▸ PROBLEM DETAILS: Render this sentence from the sepsis abstract in Spanish: "DCLHb immediately increased blood pressure with no changes in cardiac output, heart rate, or regional perfusion."

▸ SOURCE DOCUMENT:
THE EFFECTS OF DIASPIRIN CROSS-LINKED HEMOGLOBIN IN SEPSIS

Abstract

We tested the hypothesis that diaspirin cross-linked hemoglobin (DCLHb; Baxter Healthcare Corp.) would improve blood pressure, organ perfusion, and mortality during sepsis. Rats were catheterized to assess general hemodynamics (protocol 1) or regional blood flow (protocol 2). Sepsis was induced by intraperitoneal introduction of a cecal slurry (100 mg/kg). In protocol 1, rats received either 100 or 250 mg/kg DCLHb, or albumin at 1, 2, or 4 h after sepsis induction. Hemodynamics were recorded at these times and daily for 72 h. DCLHb increased blood pressure, prevented 72 h leukocytosis, and reduced mortality, but the timing of DCLHb administration was crucial. In protocol 2 only moribund septic animals received 100 mg/kg DCLHb or iso-oncotic albumin i.v. Hemodynamics and regional organ blood flows were measured at baseline, immediately before and after treatment, and at 24 h. DCLHb immediately increased blood pressure with no changes in cardiac output, heart rate, or regional perfusion. DCLHb increased regional perfusion to vital areas at 24 h (compared to albumin group). Distribution of cardiac output in albumin-treated rats was significantly skewed toward skeletal muscle at a time when cardiac output was significantly lower as compared with DCLHb treated animals. In conclusion, DCLHb safely elicited a pressor response, and improved regional perfusion to selected tissues. However, DCLHb benefits were best obtained when given within a specific time frame.

▸ DATA EXTRACT:
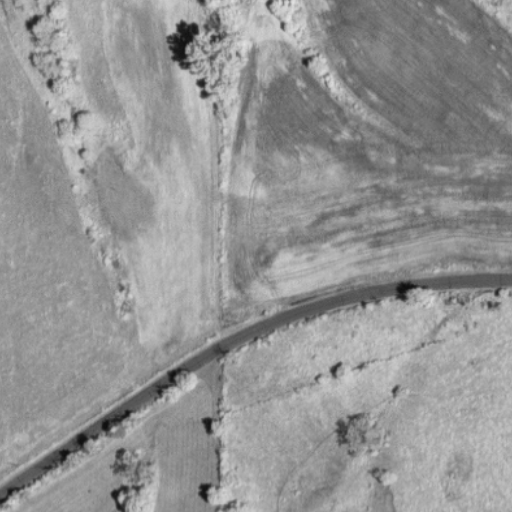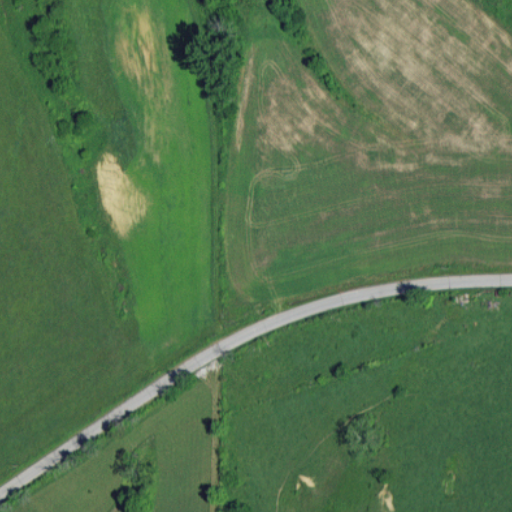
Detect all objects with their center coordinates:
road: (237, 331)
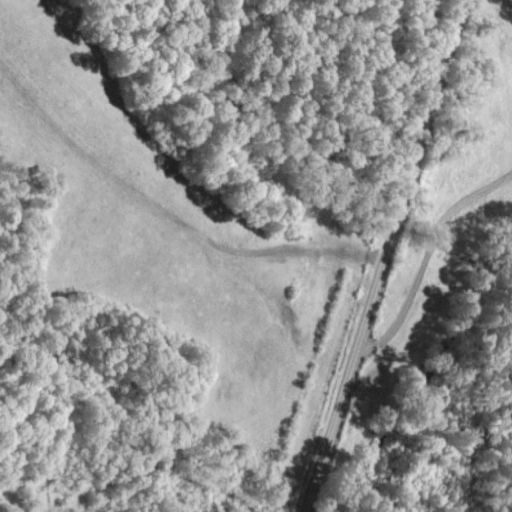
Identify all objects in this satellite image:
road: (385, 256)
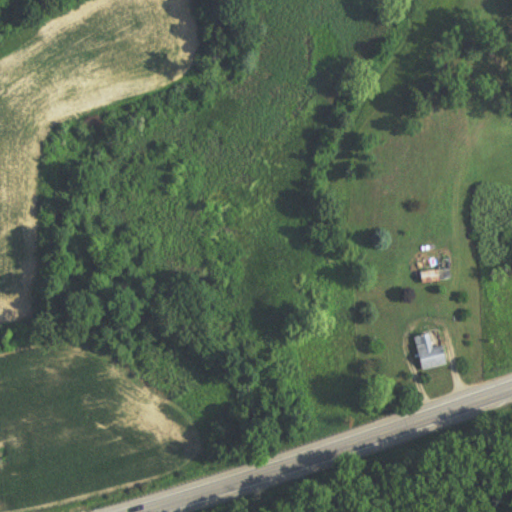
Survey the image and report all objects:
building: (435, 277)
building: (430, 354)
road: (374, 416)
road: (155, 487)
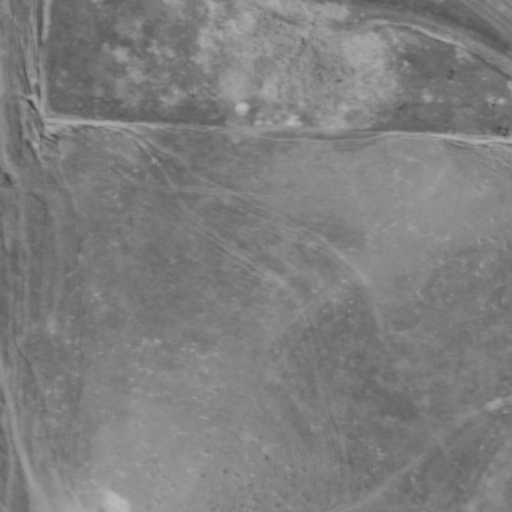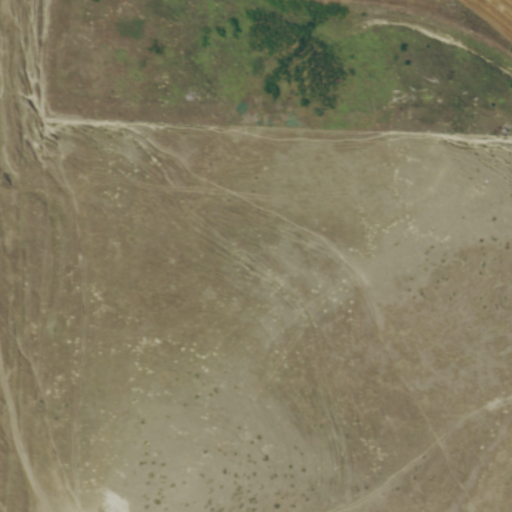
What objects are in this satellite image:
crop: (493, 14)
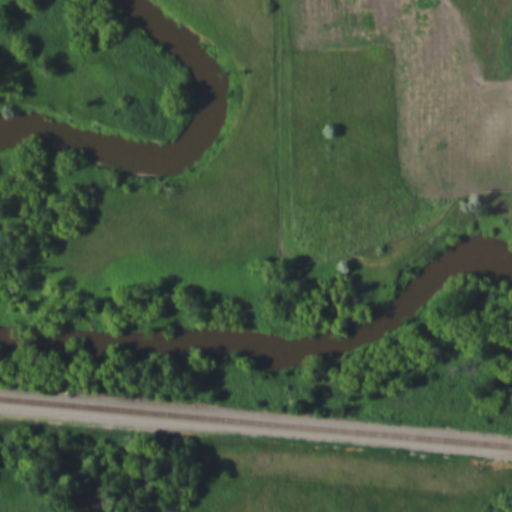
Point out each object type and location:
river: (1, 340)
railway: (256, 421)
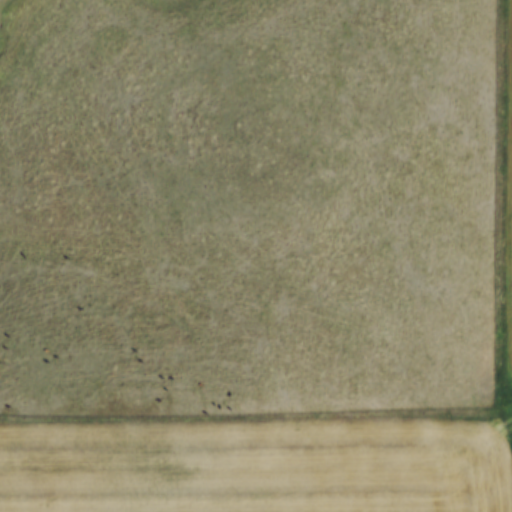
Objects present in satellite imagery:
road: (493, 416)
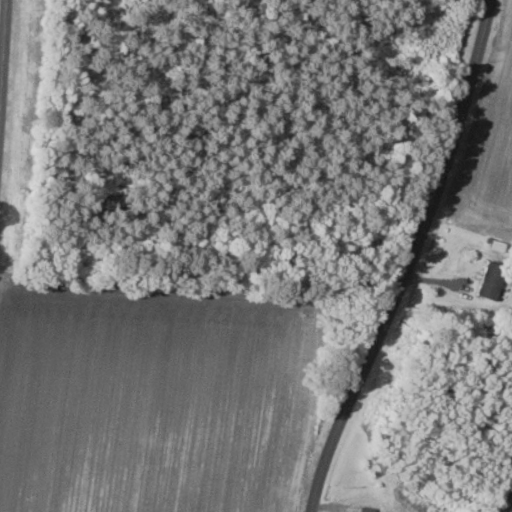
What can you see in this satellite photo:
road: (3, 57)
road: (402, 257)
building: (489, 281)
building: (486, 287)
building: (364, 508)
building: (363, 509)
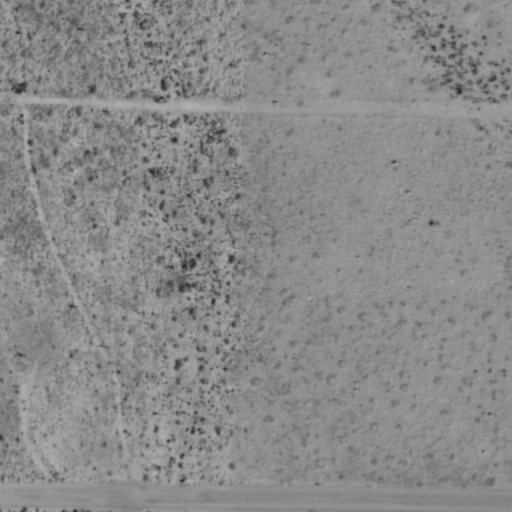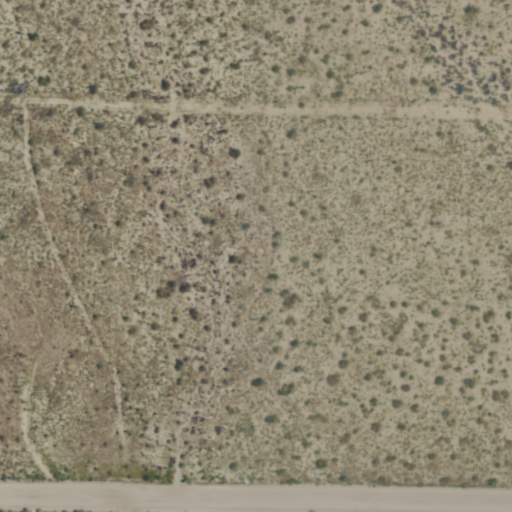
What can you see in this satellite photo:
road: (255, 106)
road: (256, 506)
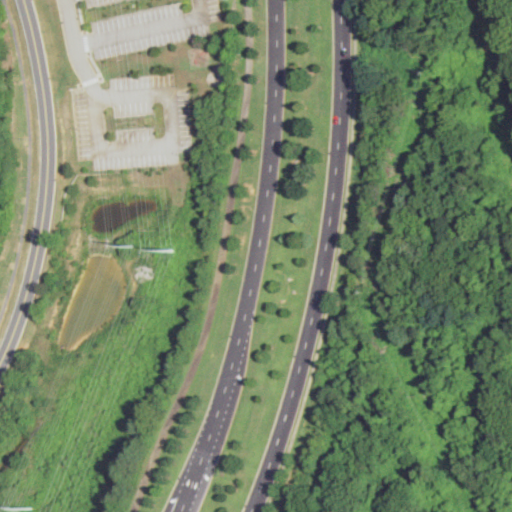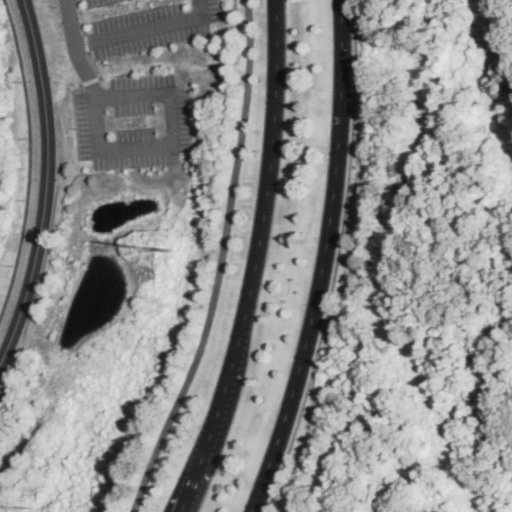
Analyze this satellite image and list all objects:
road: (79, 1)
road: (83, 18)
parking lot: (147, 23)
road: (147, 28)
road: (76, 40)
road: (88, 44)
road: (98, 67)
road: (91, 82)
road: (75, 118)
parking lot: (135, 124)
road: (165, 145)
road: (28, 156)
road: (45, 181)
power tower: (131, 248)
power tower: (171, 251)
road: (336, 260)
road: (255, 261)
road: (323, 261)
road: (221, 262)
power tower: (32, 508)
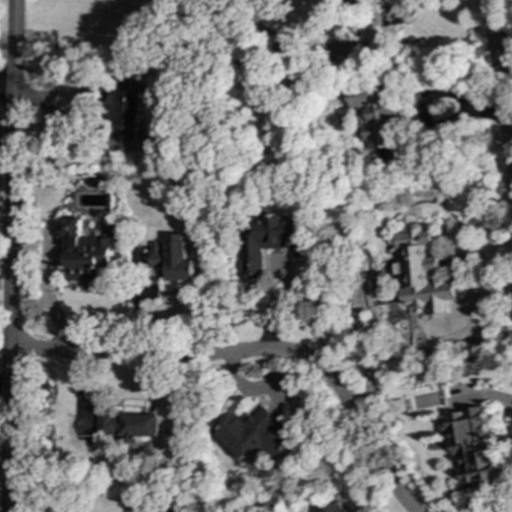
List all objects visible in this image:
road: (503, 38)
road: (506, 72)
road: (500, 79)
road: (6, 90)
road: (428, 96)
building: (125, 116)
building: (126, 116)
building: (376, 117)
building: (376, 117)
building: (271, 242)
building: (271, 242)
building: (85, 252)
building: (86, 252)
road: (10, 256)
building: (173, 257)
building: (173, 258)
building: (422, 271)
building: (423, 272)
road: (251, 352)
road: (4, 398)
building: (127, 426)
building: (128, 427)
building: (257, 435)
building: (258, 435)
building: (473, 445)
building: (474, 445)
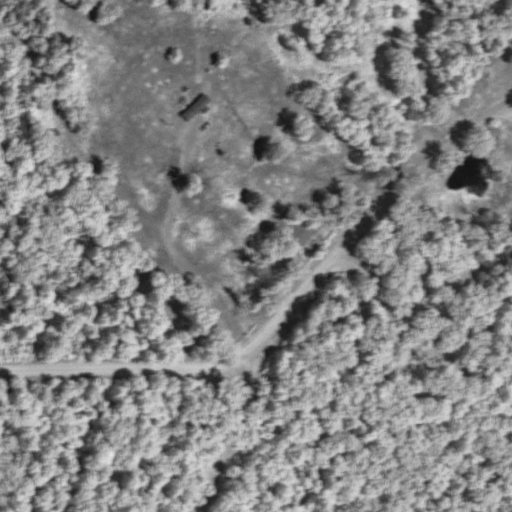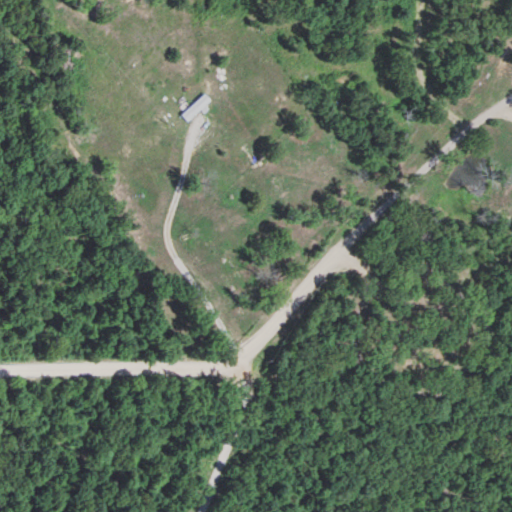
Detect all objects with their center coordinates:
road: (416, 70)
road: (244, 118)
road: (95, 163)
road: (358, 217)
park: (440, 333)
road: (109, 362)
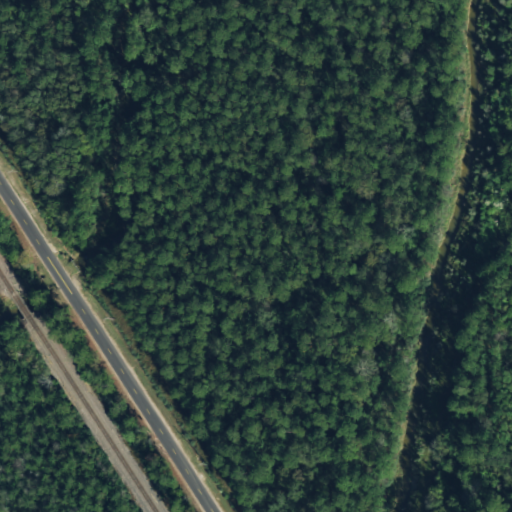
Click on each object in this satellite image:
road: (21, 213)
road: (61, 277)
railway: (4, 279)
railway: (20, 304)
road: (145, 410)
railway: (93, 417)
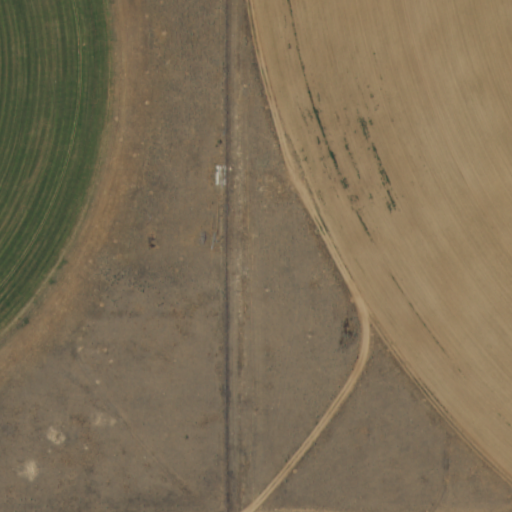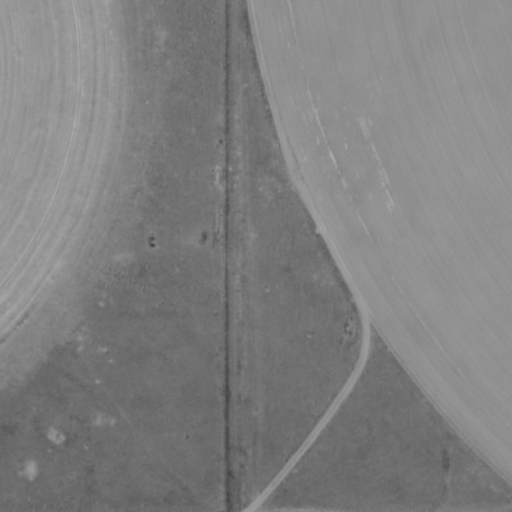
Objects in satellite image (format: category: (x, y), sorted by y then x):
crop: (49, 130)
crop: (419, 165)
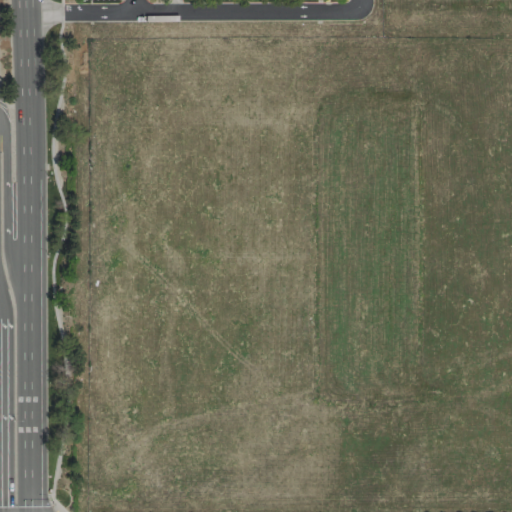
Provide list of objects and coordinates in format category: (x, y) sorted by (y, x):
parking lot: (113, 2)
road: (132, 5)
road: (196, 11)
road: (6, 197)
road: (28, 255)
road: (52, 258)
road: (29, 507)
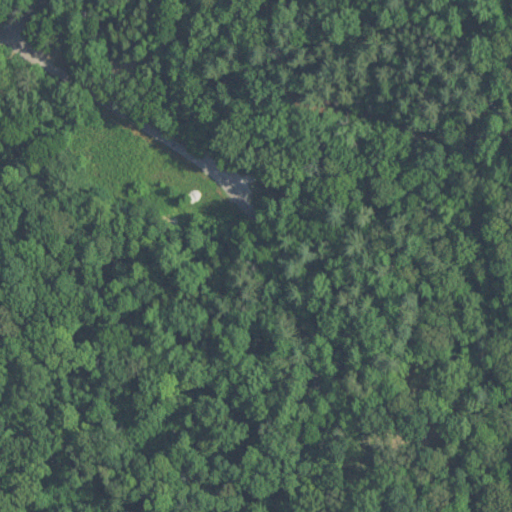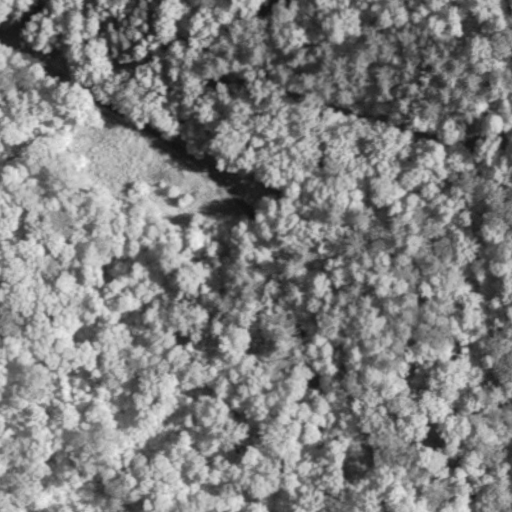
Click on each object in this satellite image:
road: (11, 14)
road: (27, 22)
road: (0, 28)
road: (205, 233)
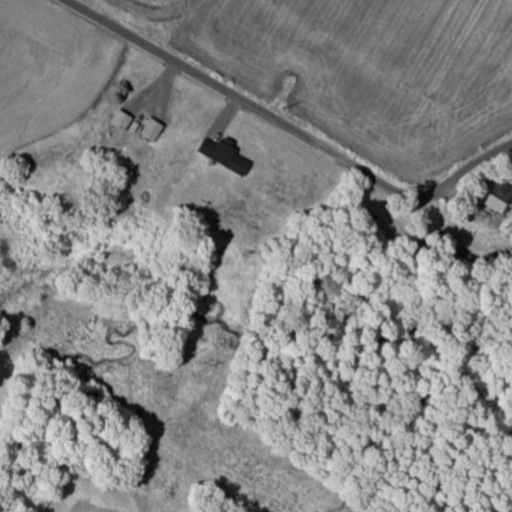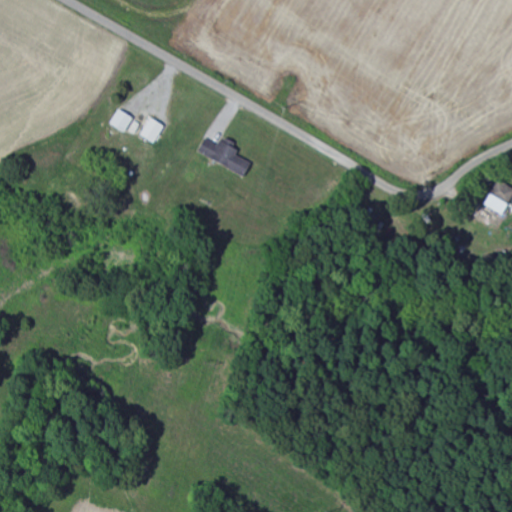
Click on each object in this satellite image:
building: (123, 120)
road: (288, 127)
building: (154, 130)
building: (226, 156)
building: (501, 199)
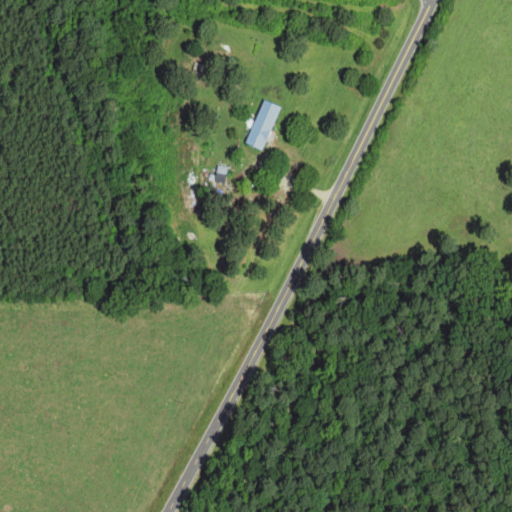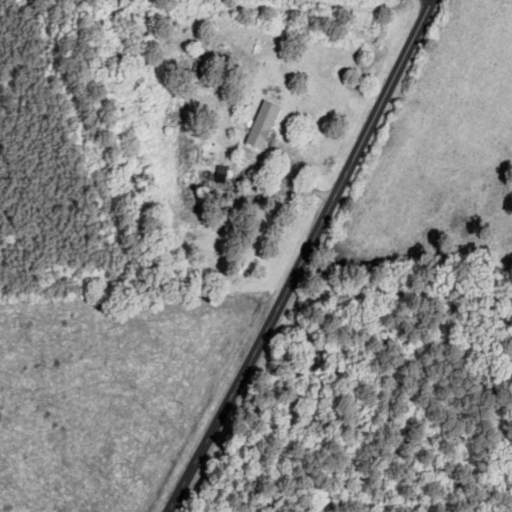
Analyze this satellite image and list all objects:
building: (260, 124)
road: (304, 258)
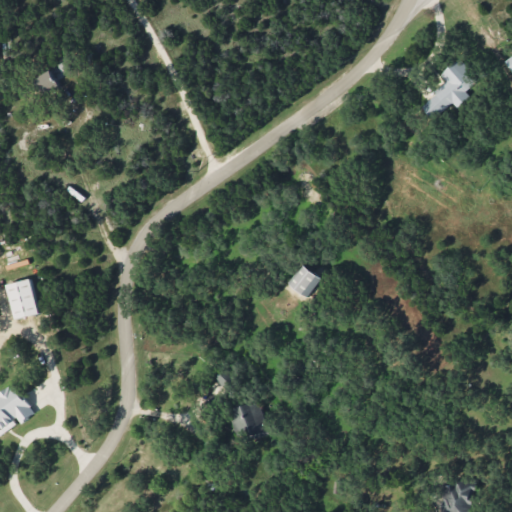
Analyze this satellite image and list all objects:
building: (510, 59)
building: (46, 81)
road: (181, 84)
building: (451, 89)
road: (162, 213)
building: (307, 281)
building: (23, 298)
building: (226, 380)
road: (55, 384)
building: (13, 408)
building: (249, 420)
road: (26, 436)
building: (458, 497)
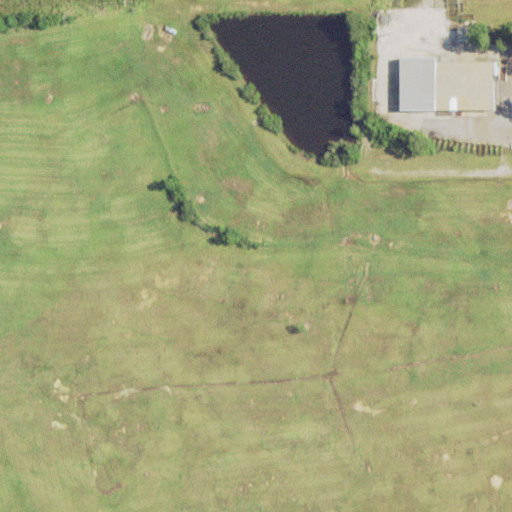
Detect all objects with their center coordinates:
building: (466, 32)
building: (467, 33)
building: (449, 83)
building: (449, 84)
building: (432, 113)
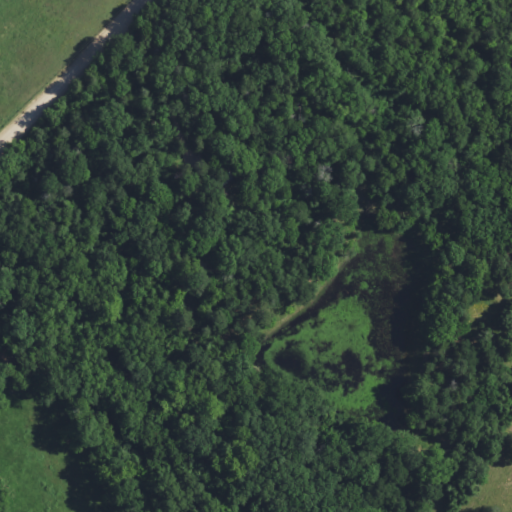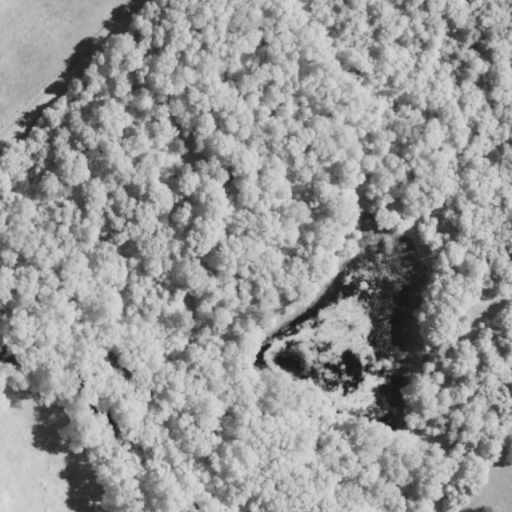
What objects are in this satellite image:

▸ WRITTEN REPLY: El DCLHb aumentó inmediatamente la presión arterial sin cambios en el gasto cardíaco, la frecuencia cardíaca ni la perfusión regional.